Scorsese planning film on persecution of Japanese Christians

|PIC1|Martin Scorsese is planning to make a film version of a novel based on the persecution of Christians in Japan during the 17th century.

The novel “Chinmoku” (Silence) by Shusaku Endo, was written in 1966 and tells the story of a young Jesuit priest from Portugal in Nagasaki, which was at the time the only region open to foreigners.

The novel talks about the extreme persecution Christian converts faced in Japan. Many of those who converted were poor villagers who subsequently went into hiding.

This week Dante Ferretti, an Academy Award-winning art director, and producer E Bennett visited the Nagasaki Museum of History and Culture to research the film.

Koichiro Nishijima, a spokesman for the museum said, "They are going to make a movie and so they visited to research Japanese Christian history."

Nishijima said that the two men studied a “fumie”, a metal plaque showing Christ or the Virgin Mary. The Japanese authorities would force people to step on the “fumie” in order to find out who was Christian.

The Asahi Shimbun newspaper said that Daniel Day-Lewis, Gael Garcia Bernal and Benicio Del Toro are being considered to star in the film.

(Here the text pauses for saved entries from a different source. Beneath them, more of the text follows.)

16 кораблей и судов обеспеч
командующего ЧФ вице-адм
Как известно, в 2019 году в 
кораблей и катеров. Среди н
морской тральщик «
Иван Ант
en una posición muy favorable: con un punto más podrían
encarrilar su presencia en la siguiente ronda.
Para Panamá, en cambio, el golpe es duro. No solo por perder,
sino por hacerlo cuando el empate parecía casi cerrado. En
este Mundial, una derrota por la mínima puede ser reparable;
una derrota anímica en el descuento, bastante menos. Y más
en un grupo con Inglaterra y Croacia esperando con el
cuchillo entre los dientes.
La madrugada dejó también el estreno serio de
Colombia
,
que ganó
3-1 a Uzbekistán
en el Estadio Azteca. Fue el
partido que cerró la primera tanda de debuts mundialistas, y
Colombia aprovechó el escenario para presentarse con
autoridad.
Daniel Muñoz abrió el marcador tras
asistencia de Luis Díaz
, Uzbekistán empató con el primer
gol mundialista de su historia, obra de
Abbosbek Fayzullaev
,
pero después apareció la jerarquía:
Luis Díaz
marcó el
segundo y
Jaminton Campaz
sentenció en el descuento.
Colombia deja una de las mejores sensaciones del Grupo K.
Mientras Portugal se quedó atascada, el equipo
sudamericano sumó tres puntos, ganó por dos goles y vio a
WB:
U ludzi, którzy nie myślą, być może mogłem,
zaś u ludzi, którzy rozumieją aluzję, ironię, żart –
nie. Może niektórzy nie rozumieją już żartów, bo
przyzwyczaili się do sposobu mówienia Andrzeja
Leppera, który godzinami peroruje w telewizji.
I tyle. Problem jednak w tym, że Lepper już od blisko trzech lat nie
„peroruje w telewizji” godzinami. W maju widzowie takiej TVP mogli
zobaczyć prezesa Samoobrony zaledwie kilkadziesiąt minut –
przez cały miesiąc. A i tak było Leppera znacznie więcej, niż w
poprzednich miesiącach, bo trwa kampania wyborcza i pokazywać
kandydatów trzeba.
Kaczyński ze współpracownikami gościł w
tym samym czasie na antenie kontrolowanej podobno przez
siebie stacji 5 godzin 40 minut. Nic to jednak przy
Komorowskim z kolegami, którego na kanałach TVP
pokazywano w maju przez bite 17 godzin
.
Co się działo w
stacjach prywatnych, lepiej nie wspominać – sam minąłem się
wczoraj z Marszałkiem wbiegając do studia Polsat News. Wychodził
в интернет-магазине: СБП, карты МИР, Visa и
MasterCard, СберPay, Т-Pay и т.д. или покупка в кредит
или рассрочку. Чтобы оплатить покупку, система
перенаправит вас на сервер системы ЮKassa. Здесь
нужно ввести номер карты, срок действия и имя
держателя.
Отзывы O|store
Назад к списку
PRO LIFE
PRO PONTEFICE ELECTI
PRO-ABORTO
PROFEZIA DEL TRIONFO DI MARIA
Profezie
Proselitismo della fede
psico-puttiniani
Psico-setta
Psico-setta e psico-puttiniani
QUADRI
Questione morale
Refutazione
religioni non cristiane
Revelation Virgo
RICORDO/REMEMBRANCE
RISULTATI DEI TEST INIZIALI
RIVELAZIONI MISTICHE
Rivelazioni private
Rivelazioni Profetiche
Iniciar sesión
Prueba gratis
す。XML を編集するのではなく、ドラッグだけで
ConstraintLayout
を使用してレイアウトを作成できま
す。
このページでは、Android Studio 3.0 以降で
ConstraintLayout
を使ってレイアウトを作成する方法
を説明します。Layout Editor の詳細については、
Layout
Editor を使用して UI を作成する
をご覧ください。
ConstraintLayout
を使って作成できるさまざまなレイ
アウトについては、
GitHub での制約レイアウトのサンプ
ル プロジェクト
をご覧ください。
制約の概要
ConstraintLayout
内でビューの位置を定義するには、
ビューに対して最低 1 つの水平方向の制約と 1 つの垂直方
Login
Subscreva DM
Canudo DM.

Scorsese plans to start filming in New Zealand this year and expects the film to be released in 2010, according to the Asahi Shimbun.

Once completed, it would be the first major film on the subject by a non-Japanese.

Christianity was bought to Japan in 1549 by the Spanish Jesuit Francis Xavier. The religion was banned for centuries until the 1860s when Japan came out of its self-imposed isolation.

Around 30,000 Japanese are believed to have been persecuted for their faith during that period. Last year, the Roman Catholic Church beatified 188 Japanese martyrs, mostly lay people who were tortured to death.

Even today, Christians constitute only a small fraction of the Japanese population, although some high profile Japanese are openly Christians, including Prime Minister Taro Aso.